Can I edit this script:

find . -type f | while read i;do [ "$i" != "${i//abc/}" ] && mv "$i" "${i//abc/}" ;done

so that it will not only take out abc from the filename but also take out any numbers [Date, as in the year i.e. 2009 or any other year] that might be in the filename as well.

An example would be,

Input:
filename abc 2009.mov

Output:
filename.mov

or

Input:
filename.abc.2009.mov

Output:
filename.mov

Regards :slight_smile:

use

sed 's/\(^[aA-zZ]*\).*\(\.[aA-zZ]*$\)/\1\2/g'

cheers,
Devaraj Takhellambam

In "${i//abc/}" abc is regarded as regular expression (regexp).
You need only to improve on the regexp to make it match what you want.
Regexp syntax for bash and ksh is a little different from the POSIX syntax (i.e. egrep).

  • abc matches just "abc" on any position
  • abc+([0-9]) matches "abc", followed by one or more decimal digits, on any position
  • abc *+([0-9]) matches "abc", followed by zero or more spaces, followed by one or more decimal digits, on any position
  • abc *+([0-9])$ matches "abc", followed by zero or more spaces, followed by one or more decimal digits, only if at the end of the filename

If you need to remove "abc" and the number, keeping what is in between, then you have to apply two successive ${i//.../} operations; alternatively you can use backreferences like:

${i//removethis1\(keepthis1\)removethis2/\1}

where keepthis1 and removethis1...removethis2 are regexp.

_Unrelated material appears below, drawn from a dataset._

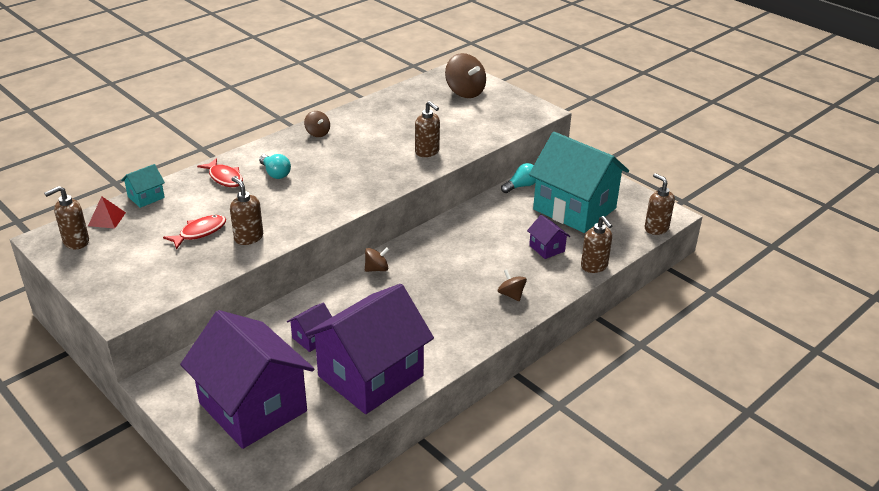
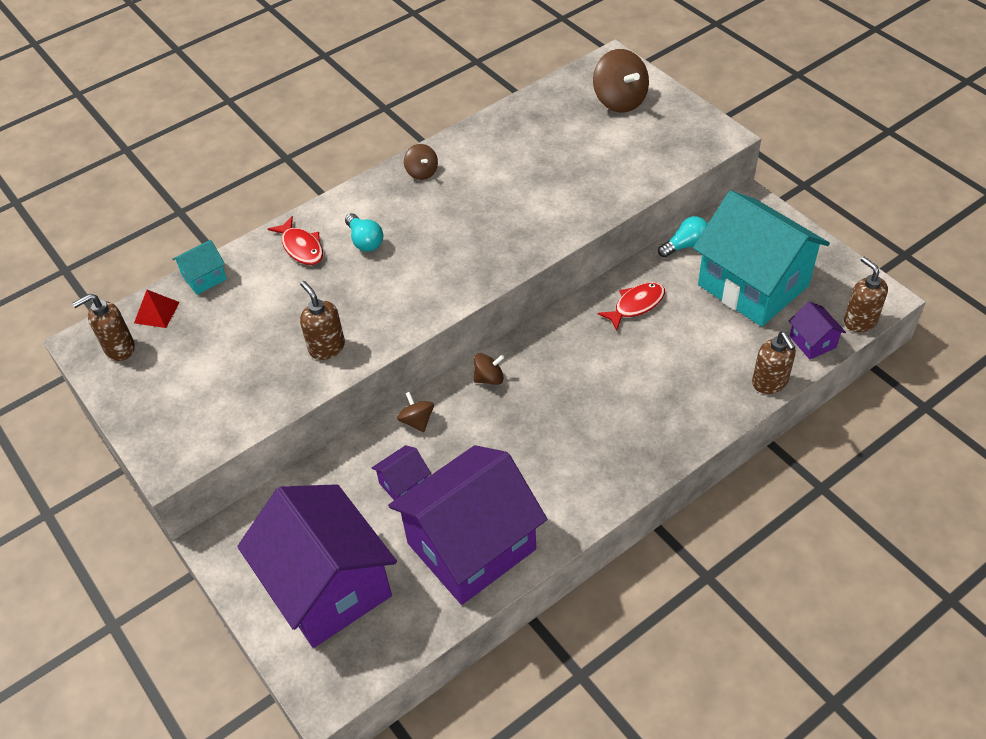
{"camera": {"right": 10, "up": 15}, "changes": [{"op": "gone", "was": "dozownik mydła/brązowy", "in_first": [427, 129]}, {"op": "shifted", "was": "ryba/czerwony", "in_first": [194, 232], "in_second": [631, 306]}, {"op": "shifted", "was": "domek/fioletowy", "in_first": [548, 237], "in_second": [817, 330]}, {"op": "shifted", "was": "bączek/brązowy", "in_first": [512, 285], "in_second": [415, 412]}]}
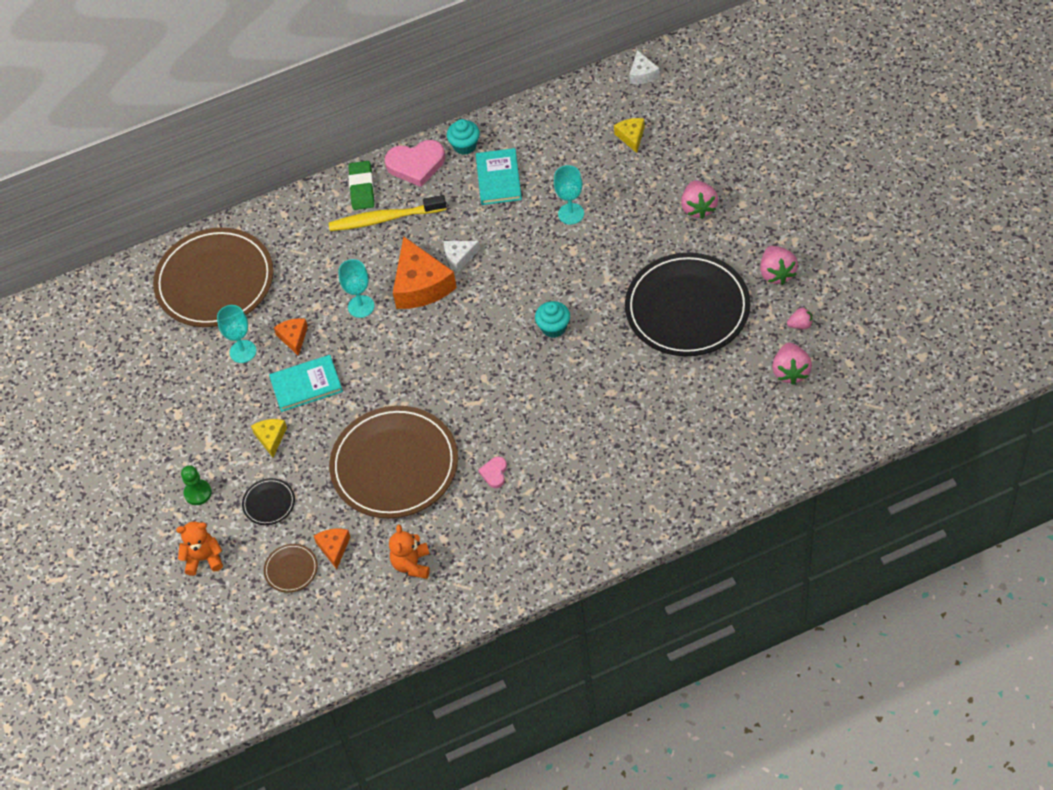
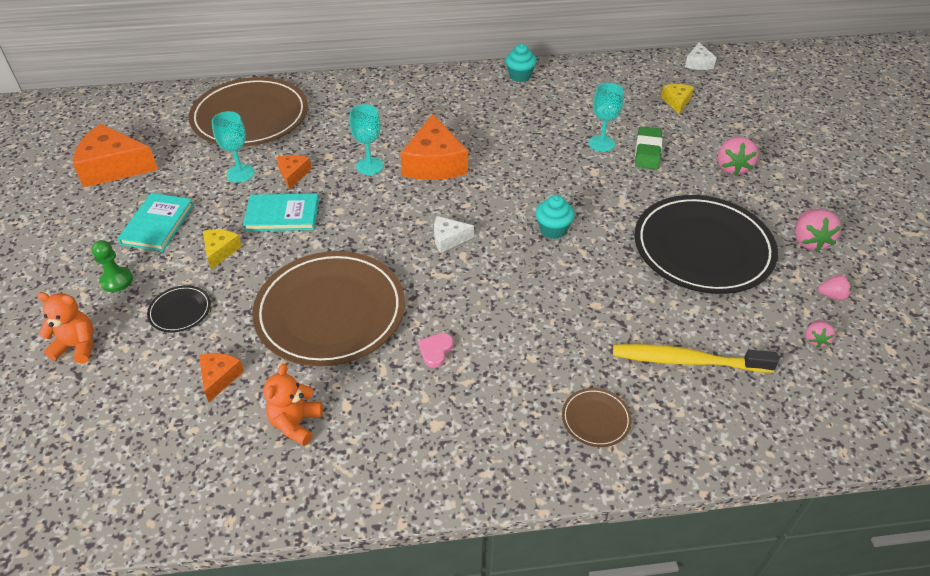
{"camera": {"right": 10, "up": -10}, "changes": [{"op": "gone", "was": "serce/różowy", "in_first": [415, 163]}, {"op": "shifted", "was": "książka/turkusowy", "in_first": [499, 176], "in_second": [155, 222]}, {"op": "shifted", "was": "gumka do mazania/zielony", "in_first": [361, 185], "in_second": [648, 147]}, {"op": "shifted", "was": "szczoteczka do zębów/żółty", "in_first": [387, 213], "in_second": [696, 358]}, {"op": "shifted", "was": "ser/biały", "in_first": [462, 256], "in_second": [454, 234]}, {"op": "scaled", "was": "truskawka/różowy", "in_first": [792, 364], "in_second": [820, 334], "ratio": 0.57}, {"op": "shifted", "was": "talerz/brązowy", "in_first": [291, 568], "in_second": [597, 417]}, {"op": "new", "now": "ser/pomarańczowy", "in_second": [115, 155]}]}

Well, I don't remember if bash or ksh93 really do support backreferences.

Colmar THAT'S AWESOME!!! THANK YOU FOR NOT ONLY GIVING ME THE SCRIPT I NEEDED BUT EXPLAINING THE WHOLE THING AS WELL.

Thanks Again. :D:D:D:D:D:D

No, it is a file globbing pattern not a regular expression.

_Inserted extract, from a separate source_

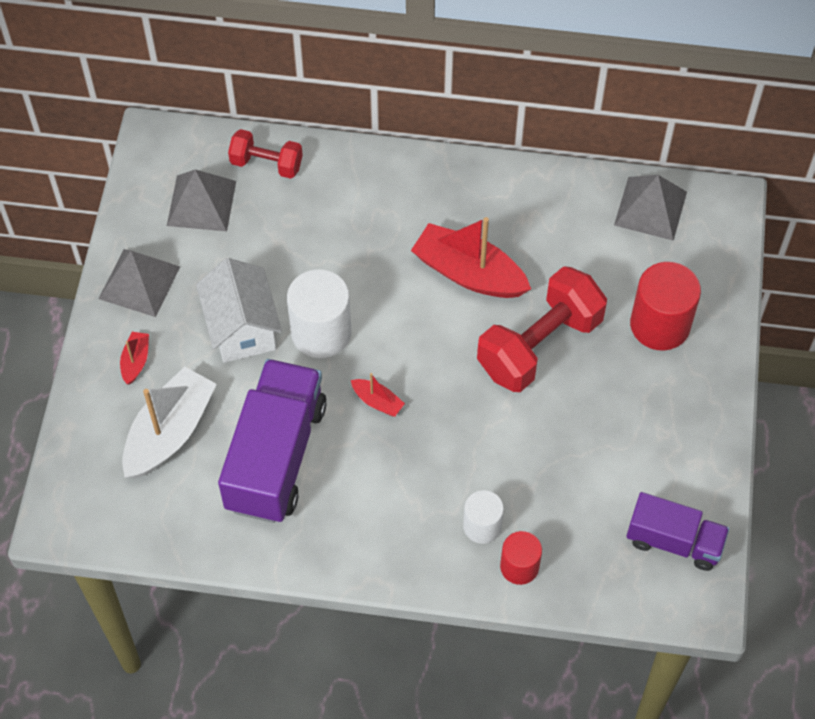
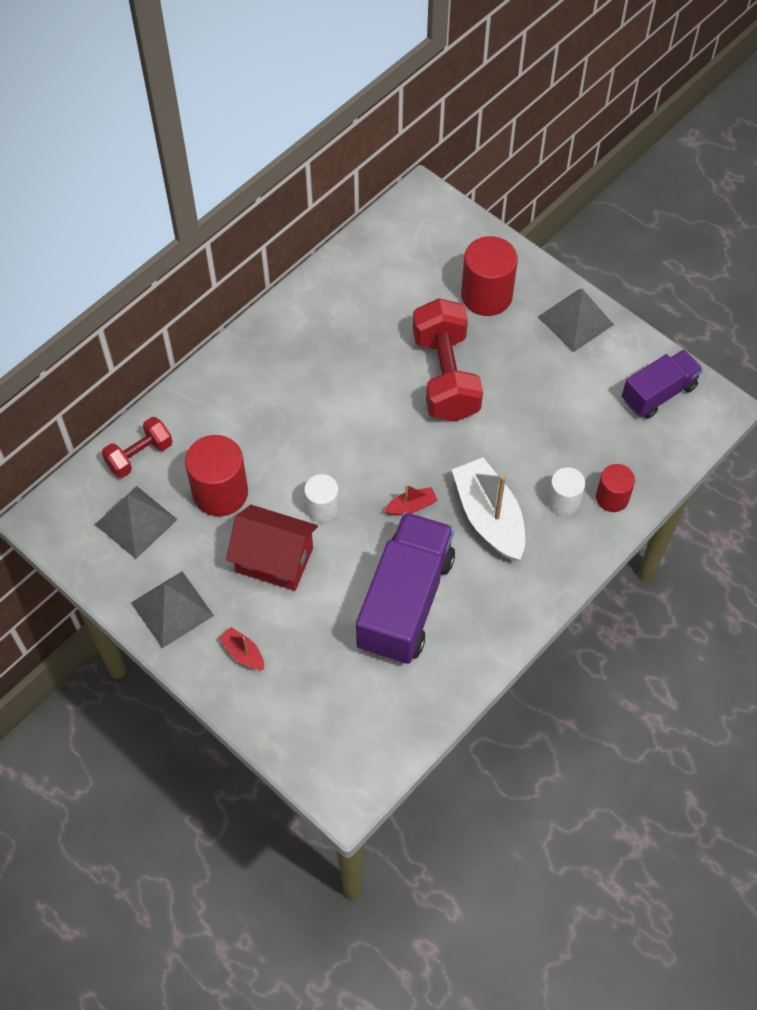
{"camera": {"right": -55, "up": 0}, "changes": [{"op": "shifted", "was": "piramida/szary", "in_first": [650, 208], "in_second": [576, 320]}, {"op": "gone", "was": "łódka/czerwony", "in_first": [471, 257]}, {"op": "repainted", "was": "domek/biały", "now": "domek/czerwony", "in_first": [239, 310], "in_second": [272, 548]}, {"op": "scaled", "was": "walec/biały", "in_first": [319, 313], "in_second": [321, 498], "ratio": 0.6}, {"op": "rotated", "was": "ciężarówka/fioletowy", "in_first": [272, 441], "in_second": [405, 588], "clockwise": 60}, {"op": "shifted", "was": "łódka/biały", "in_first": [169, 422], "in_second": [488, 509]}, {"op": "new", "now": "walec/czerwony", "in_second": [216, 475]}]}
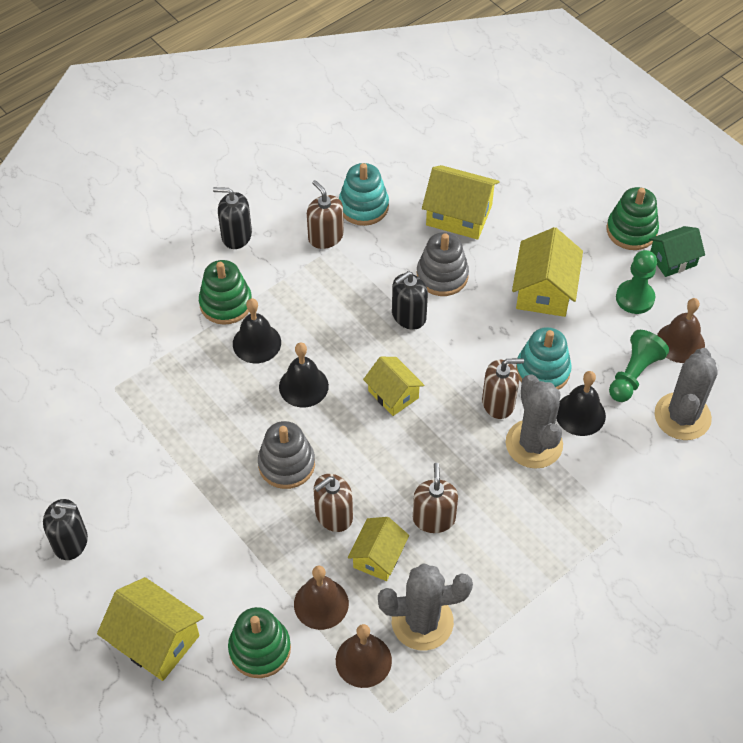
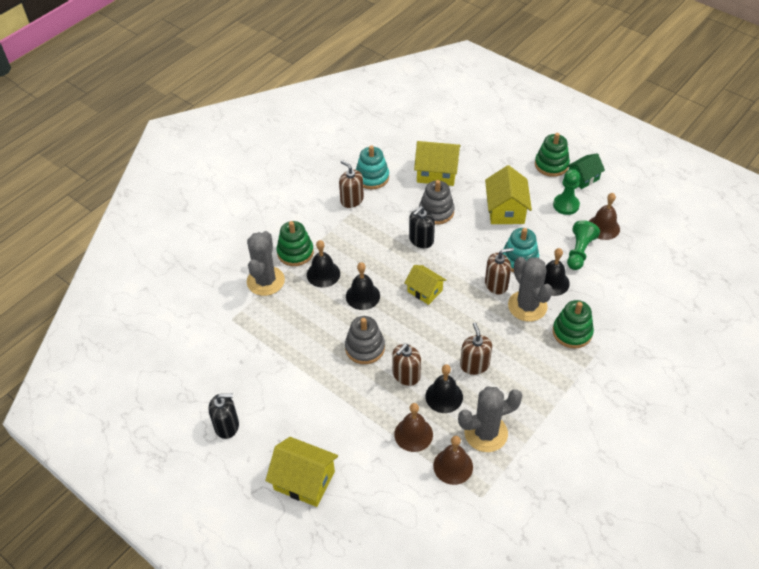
{"camera": {"right": -10, "up": -5}, "changes": [{"op": "gone", "was": "dozownik mydła/czarny", "in_first": [232, 218]}, {"op": "shifted", "was": "kaktus/szary", "in_first": [686, 394], "in_second": [266, 263]}, {"op": "swapped", "was": "domek/żółty", "now": "dzwonek/czarny", "in_first": [378, 549], "in_second": [444, 388]}, {"op": "shifted", "was": "zabawka nakładanka/zielony", "in_first": [259, 642], "in_second": [573, 324]}]}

Perhaps it is not a regular expression as formally defined in the computation theory, but it has almost the same power as the POSIX regexps have.

In the "turtle book" this syntax is referred as "regular expression":
[Chapter 4] 4.3 String Operators

It can even be the case that ${var//pattern/replace} has support for more metacharacters, because this syntax is found in ksh93 while the above book is about ksh88.

I believe a globbing pattern is one that has only two metacharacters, commonly known as "wildcards": * and ?

Extended globbing (as implemented in ksh and with the extglob option in bash) adds some very limited regular expression capabilities with a completely different syntax.

And [...] containing lists and/or ranges of characters.